Blog Post

Are Tommie Copper Bands New Age?

tommie copperMR asks: “Are Tommie Copper bands New Age, and do they really work?”

No, Tommie Copper compression wear is not New Age and the claims made about its effectiveness are largely exaggerated.

For those who have never heard of it, Tommie Copper is a brand of compression apparel that is said to be made out of a proprietary fabric that is infused with copper and zinc which is worn to relieve pain in the knee, elbow, wrist, ankle and calf. The apparel comes in the form of fingerless gloves, wide bands, shorts, tights and socks.

The product line was developed by Tom Kallish, a so-called “weekend warrior” who was looking for relief from chronic arthritis pain after a serious water skiing accident. He tried all kinds of compression wear but found most of the products to be bulky and uncomfortable. A veteran of the textile industry, he decided to create his own and infused it with copper which he believes acts as a catalyst for natural healing.
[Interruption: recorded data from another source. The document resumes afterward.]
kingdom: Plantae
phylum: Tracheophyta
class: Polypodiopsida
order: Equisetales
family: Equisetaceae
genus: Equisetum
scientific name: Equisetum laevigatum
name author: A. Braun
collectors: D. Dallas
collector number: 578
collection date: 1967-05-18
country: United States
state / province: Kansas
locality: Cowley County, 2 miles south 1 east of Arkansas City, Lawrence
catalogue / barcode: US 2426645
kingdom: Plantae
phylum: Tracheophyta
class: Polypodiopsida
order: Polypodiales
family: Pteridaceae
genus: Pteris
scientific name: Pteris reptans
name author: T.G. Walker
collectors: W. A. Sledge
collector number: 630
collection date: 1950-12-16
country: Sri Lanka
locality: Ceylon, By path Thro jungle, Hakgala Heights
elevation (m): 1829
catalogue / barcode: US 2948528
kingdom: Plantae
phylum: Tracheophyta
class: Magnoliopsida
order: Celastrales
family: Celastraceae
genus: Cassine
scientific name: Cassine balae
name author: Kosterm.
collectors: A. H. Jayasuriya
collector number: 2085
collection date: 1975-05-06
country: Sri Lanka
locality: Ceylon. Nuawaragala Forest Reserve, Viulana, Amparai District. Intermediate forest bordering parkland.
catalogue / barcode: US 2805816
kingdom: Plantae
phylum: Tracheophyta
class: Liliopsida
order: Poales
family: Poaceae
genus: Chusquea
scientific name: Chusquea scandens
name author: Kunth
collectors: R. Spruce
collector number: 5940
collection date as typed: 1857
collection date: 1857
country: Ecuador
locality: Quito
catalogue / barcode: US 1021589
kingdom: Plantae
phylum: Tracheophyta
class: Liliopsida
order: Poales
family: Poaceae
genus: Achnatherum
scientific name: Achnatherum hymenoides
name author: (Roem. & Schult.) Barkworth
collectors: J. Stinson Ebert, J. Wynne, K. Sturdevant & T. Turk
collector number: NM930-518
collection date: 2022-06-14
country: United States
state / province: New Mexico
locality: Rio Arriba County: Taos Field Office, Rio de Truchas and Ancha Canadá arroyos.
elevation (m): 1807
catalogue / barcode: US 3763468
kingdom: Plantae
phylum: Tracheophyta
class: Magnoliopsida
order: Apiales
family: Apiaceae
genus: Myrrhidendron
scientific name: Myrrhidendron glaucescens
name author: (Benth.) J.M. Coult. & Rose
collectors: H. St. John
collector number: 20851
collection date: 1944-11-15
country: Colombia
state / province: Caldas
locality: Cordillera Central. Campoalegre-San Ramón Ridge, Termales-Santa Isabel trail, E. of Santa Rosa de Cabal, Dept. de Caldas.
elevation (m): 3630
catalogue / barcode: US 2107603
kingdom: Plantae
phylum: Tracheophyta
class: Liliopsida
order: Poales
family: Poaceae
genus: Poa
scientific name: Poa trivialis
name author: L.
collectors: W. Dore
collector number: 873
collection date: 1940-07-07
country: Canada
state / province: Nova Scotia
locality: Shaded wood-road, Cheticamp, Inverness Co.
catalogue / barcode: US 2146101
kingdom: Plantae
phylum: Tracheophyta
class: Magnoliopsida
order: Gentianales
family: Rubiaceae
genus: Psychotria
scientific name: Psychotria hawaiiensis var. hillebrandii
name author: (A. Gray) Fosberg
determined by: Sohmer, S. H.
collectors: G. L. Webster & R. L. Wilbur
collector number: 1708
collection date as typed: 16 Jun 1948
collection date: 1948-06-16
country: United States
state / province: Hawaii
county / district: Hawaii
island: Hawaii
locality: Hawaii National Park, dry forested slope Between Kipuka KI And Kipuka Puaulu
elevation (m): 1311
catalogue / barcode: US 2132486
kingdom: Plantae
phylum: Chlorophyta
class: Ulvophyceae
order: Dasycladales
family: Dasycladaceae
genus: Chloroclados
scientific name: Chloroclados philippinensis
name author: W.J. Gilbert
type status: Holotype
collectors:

The kind of copper used in his products, known as therapeutic copper compression (TCC) combines “a patented 56% percent copper-infused nylon yarn with a proprietary multi-directional compression technology.”

tommie copper 2The company’s website offers no scientific proof for any of its claims, but that doesn’t stop it from insisting that copper has been used for thousands of years to help reduce inflammation, sustain connective tissue, and aid in blood flow and oxygen transport.

Kallish's pricey line of compression gear can set you back $59.50 for a shirt, $44.50 for a full-arm sleeve and $29 for a pair of women’s socks.

So is this stuff worth the premium price tag?

According to Truth in Advertising (TINA), no.

“In short, there seems to be some science, and then a lot of exaggeration,” the site reports.

Copper does indeed have an ancient history, such as how early seafarers used it to line their ship bottoms because of its anti-bacterial qualities, but there are no studies proving that it relieves arthritis pain. In fact, there is even some debate about whether or not copper actually aggravates inflammation rather than relieves it.

While it is true that prescription compression gear has medical uses, such as to aid circulation, there is not much in the way of evidence to prove that it aids performance or helps with joint pain.

TINA’s recommendation about Tommie Copper? “ . . . (T)hink carefully before shelling out extra money for pain relief from costly copper clothing.”